Si l’on peut admettre, compte tenu de ce qui a été dit plus haut, qu’il y aura lieu de ramener dans la parole les problèmes du patient afin de les y travailler et de lui permettre de quelque peu mieux les gérer, ceci est souvent long et difficile et, parfois, à peine possible.

Lorsque la parole fait défaut, et/ou n’est pas utilisable comme telle, nous devons (et c’est souvent le cas en hôpital psychiatrique) trouver un ou d’autres médias pour approcher le sujet. La médiation sera souvent lente, difficile, délicate, fragile même avec ces patients profondément enlisés dans les affres de la déstructuration psychique.

Les médias varient d’un cas à un autre mais viennent se déployer dans cet espace flottant, transitionnel entre le thérapeute et le sujet (tels qu’ils existent naturellement entre l’enfant et ses parents dans cet espace qui est lieu de jeux, d’apprentissage, de structuration, d’humanisation, enfin, du petit homme).

C’est précisément cette expérience de tenter quelque chose, dans cet espace transitionnel, que nous essayons de soutenir dans le groupe de travail « E. T. P. M. » (Espace Transitionnel Le Passe-Muraille) de l’hôpital.

La musique, dans ce contexte, apparait bien comme un média pouvant remplir cet espace.
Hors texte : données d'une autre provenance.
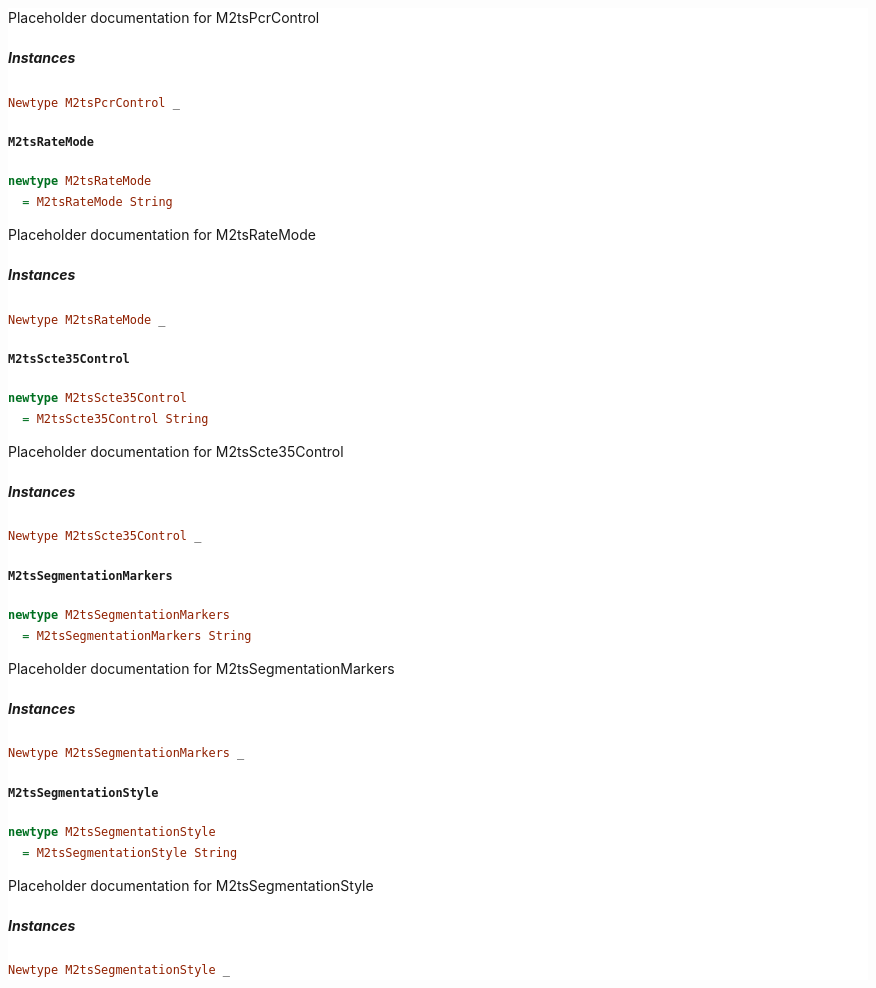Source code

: Placeholder documentation for M2tsPcrControl

##### Instances
``` purescript
Newtype M2tsPcrControl _
```

#### `M2tsRateMode`

``` purescript
newtype M2tsRateMode
  = M2tsRateMode String
```

Placeholder documentation for M2tsRateMode

##### Instances
``` purescript
Newtype M2tsRateMode _
```

#### `M2tsScte35Control`

``` purescript
newtype M2tsScte35Control
  = M2tsScte35Control String
```

Placeholder documentation for M2tsScte35Control

##### Instances
``` purescript
Newtype M2tsScte35Control _
```

#### `M2tsSegmentationMarkers`

``` purescript
newtype M2tsSegmentationMarkers
  = M2tsSegmentationMarkers String
```

Placeholder documentation for M2tsSegmentationMarkers

##### Instances
``` purescript
Newtype M2tsSegmentationMarkers _
```

#### `M2tsSegmentationStyle`

``` purescript
newtype M2tsSegmentationStyle
  = M2tsSegmentationStyle String
```

Placeholder documentation for M2tsSegmentationStyle

##### Instances
``` purescript
Newtype M2tsSegmentationStyle _
```
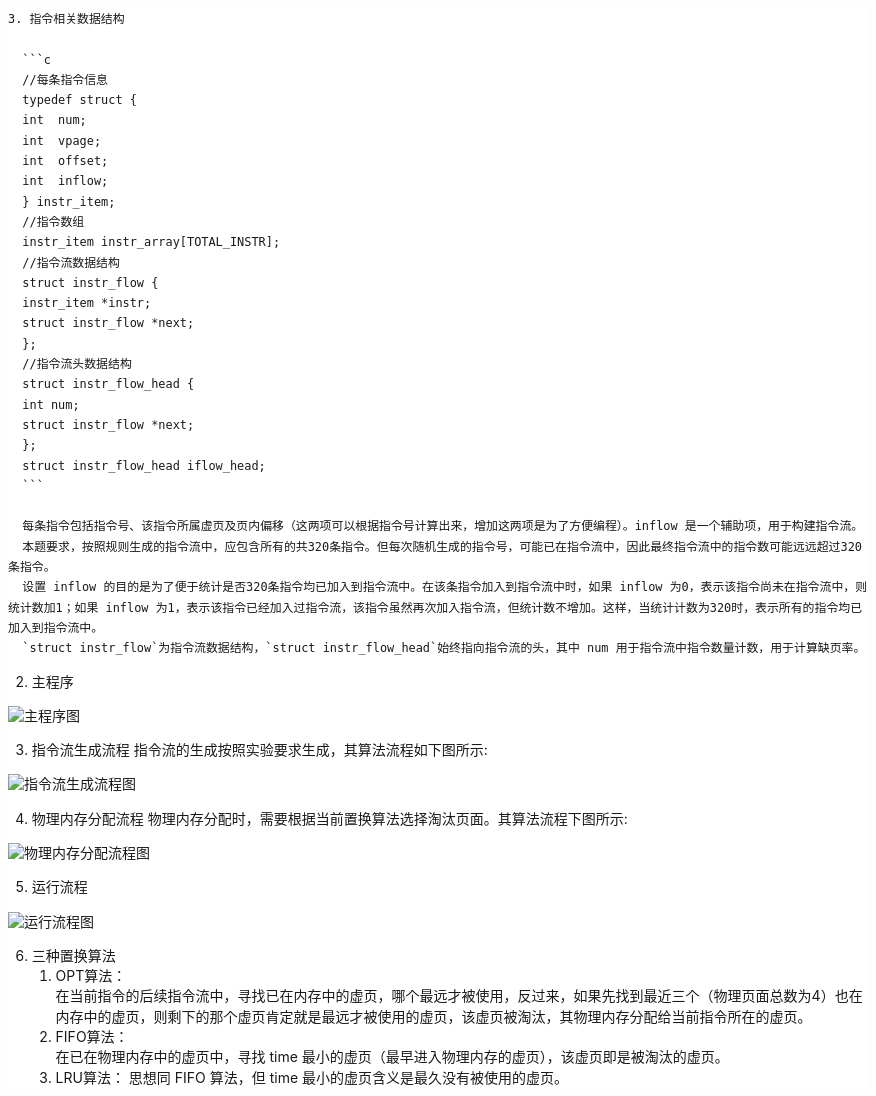     3. 指令相关数据结构

      ```c
      //每条指令信息
      typedef struct {
      int  num;
      int  vpage;
      int  offset;
      int  inflow;
      } instr_item;
      //指令数组
      instr_item instr_array[TOTAL_INSTR];
      //指令流数据结构
      struct instr_flow {
      instr_item *instr;
      struct instr_flow *next;
      };
      //指令流头数据结构
      struct instr_flow_head {
      int num;
      struct instr_flow *next;
      };
      struct instr_flow_head iflow_head;
      ```

      每条指令包括指令号、该指令所属虚页及页内偏移（这两项可以根据指令号计算出来，增加这两项是为了方便编程）。inflow 是一个辅助项，用于构建指令流。  
      本题要求，按照规则生成的指令流中，应包含所有的共320条指令。但每次随机生成的指令号，可能已在指令流中，因此最终指令流中的指令数可能远远超过320条指令。  
      设置 inflow 的目的是为了便于统计是否320条指令均已加入到指令流中。在该条指令加入到指令流中时，如果 inflow 为0，表示该指令尚未在指令流中，则统计数加1；如果 inflow 为1，表示该指令已经加入过指令流，该指令虽然再次加入指令流，但统计数不增加。这样，当统计计数为320时，表示所有的指令均已加入到指令流中。  
      `struct instr_flow`为指令流数据结构，`struct instr_flow_head`始终指向指令流的头，其中 num 用于指令流中指令数量计数，用于计算缺页率。  

2. 主程序

![主程序图](https://s21.ax1x.com/2025/04/07/pEcHxTU.png)

3. 指令流生成流程
指令流的生成按照实验要求生成，其算法流程如下图所示:

![指令流生成流程图](https://s21.ax1x.com/2025/04/07/pEcbSkF.png)

4. 物理内存分配流程
物理内存分配时，需要根据当前置换算法选择淘汰页面。其算法流程下图所示:

![物理内存分配流程图](https://s21.ax1x.com/2025/04/07/pEcb9fJ.png)

5. 运行流程

![运行流程图](https://s21.ax1x.com/2025/04/07/pEcbilR.png)

6. 三种置换算法
    1. OPT算法：  
        在当前指令的后续指令流中，寻找已在内存中的虚页，哪个最远才被使用，反过来，如果先找到最近三个（物理页面总数为4）也在内存中的虚页，则剩下的那个虚页肯定就是最远才被使用的虚页，该虚页被淘汰，其物理内存分配给当前指令所在的虚页。
    2. FIFO算法：  
        在已在物理内存中的虚页中，寻找 time 最小的虚页（最早进入物理内存的虚页），该虚页即是被淘汰的虚页。
    3. LRU算法：
        思想同 FIFO 算法，但 time 最小的虚页含义是最久没有被使用的虚页。
    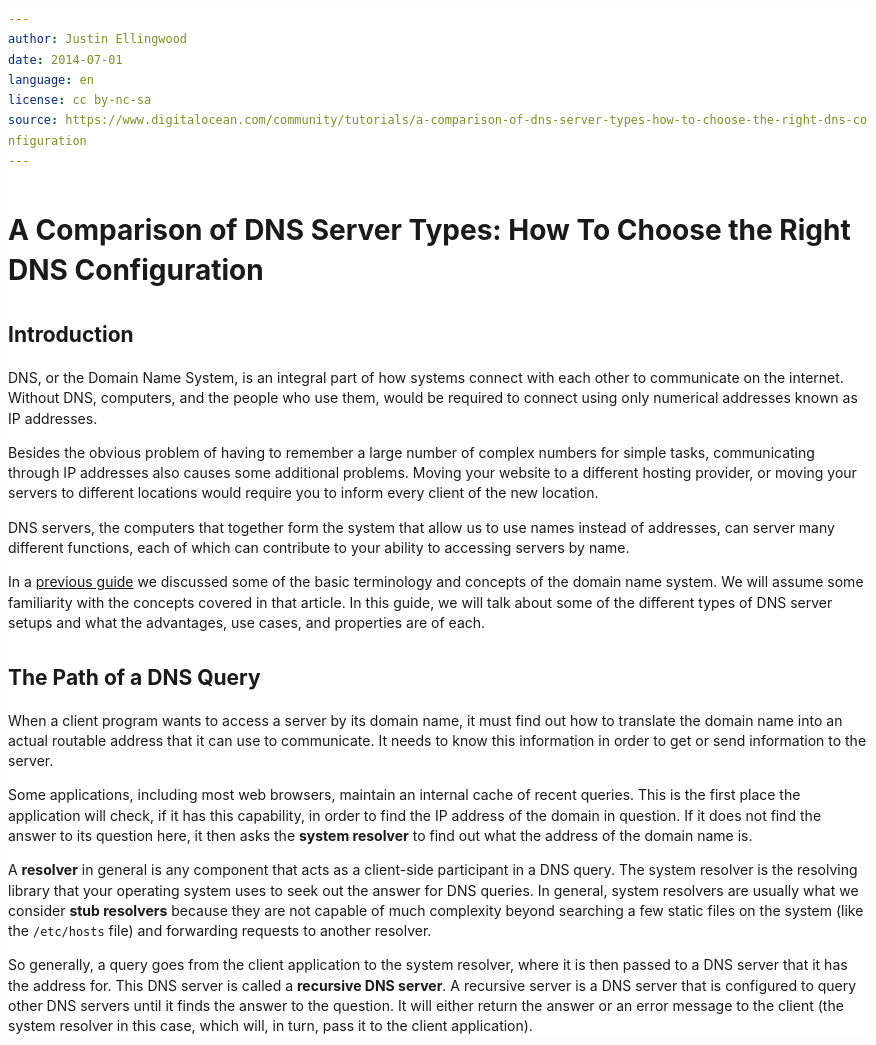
 ```yaml
---
author: Justin Ellingwood
date: 2014-07-01
language: en
license: cc by-nc-sa
source: https://www.digitalocean.com/community/tutorials/a-comparison-of-dns-server-types-how-to-choose-the-right-dns-configuration
---
```


# A Comparison of DNS Server Types:  How To Choose the Right DNS Configuration

## Introduction

DNS, or the Domain Name System, is an integral part of how systems connect with each other to communicate on the internet. Without DNS, computers, and the people who use them, would be required to connect using only numerical addresses known as IP addresses.

Besides the obvious problem of having to remember a large number of complex numbers for simple tasks, communicating through IP addresses also causes some additional problems. Moving your website to a different hosting provider, or moving your servers to different locations would require you to inform every client of the new location.

DNS servers, the computers that together form the system that allow us to use names instead of addresses, can server many different functions, each of which can contribute to your ability to accessing servers by name.

In a [previous guide](an-introduction-to-dns-terminology-components-and-concepts) we discussed some of the basic terminology and concepts of the domain name system. We will assume some familiarity with the concepts covered in that article. In this guide, we will talk about some of the different types of DNS server setups and what the advantages, use cases, and properties are of each.

## The Path of a DNS Query

When a client program wants to access a server by its domain name, it must find out how to translate the domain name into an actual routable address that it can use to communicate. It needs to know this information in order to get or send information to the server.

Some applications, including most web browsers, maintain an internal cache of recent queries. This is the first place the application will check, if it has this capability, in order to find the IP address of the domain in question. If it does not find the answer to its question here, it then asks the **system resolver** to find out what the address of the domain name is.

A **resolver** in general is any component that acts as a client-side participant in a DNS query. The system resolver is the resolving library that your operating system uses to seek out the answer for DNS queries. In general, system resolvers are usually what we consider **stub resolvers** because they are not capable of much complexity beyond searching a few static files on the system (like the `/etc/hosts` file) and forwarding requests to another resolver.

So generally, a query goes from the client application to the system resolver, where it is then passed to a DNS server that it has the address for. This DNS server is called a **recursive DNS server**. A recursive server is a DNS server that is configured to query other DNS servers until it finds the answer to the question. It will either return the answer or an error message to the client (the system resolver in this case, which will, in turn, pass it to the client application).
Bien sûr, il n’y a pas de recette en la matière (c’est d’ailleurs ce qui fait la richesse et la difficulté d’un travail où il faut toujours créer, innover, être à l’écoute et on ne s’en étonnera pas puisque chaque être est différent avec son histoire propre qui l’identifie et le rend unique).

C’est par rapport à ce travail qu’une rencontre s’est faite entre l’hôpital et MUSIQUE-ESPERANCE qui a pu déléguer une musicienne professionnelle, Joëlle DEQUIPER.

Comme dans tout travail, la personnalité est un élément important et, sans doute, ici plus qu’ailleurs.

Joëlle DEQUIPER a dû, d’abord, s’intégrer à une équipe de travail de non musiciens, ayant délibérément des horizons différents, puis rencontrer des patients, pour la plupart lourdement touchés et alors, seulement, commencer à imaginer, avec cette équipe, quelle(s) prise(s) en charge(s) pour quel(s) patient(s) et pourquoi, et pourquoi la musique, avec quelles visées, et comment aller dans ce sens?

Elle a pu travailler au niveau de l’expression vocale et instrumentale, au niveau de la réceptivité, ainsi qu’avec des techniques psycho-musicales afin de tendre à mettre en jeu différents aspects comme la motricité, les repères corporels et le schéma corporel, l’image du corps, la structuration spatio-temporelle, l’expression et la mobilisation d’affects, le rapport à l’autre, la recherche et la mise en jeu du désir. Autant de facettes essentielles souvent altérées chez ces patients.

S’il est vrai que le meilleur encouragement, dans un travail aussi difficile et épuisant psychiquement est le plaisir que peut montrer un patient, sa régularité dans le travail et, peut-être, le petit pas qu’il fera en direction de l’être au monde, je voudrais, ici, au nom de l’équipe à laquelle Joëlle s’est jointe, la remercier pour les qualités éminemment humaines dont elle fait preuve en permanence comme sa sensibilité et sa créativité, sa finesse et son ouverture d’esprit, sa patience et sa cordialité qui en font une précieuse collaboratrice et, plus encore, une thérapeute au plein sens du terme.

Je ne peux donc, profitant de l’occasion qui m’est donnée au travers de cet article, que me réjouir et remercier MUSIQUE-ESPERANCE de l’apport à nos patients auquel elle contribue.

Le lecteur pourrait s’étonner du chemin inattendu que prend ici la musique. Je pense que l’Art serait vain s’il n’était le fruit, l’essence même de l’être humain. Il ne saurait se contenter d’exister pour lui-même.

Franz SCHUBERT disait « Voulais-je chanter l’amour que cela me menait à la douleur ; voulais-je chanter la douleur que cela me menait à l’amour. »

Et Pierra AULAGNIER, psychanalyste parisienne, disait « Pour vivre, il faut être aimé d’au moins une personne ».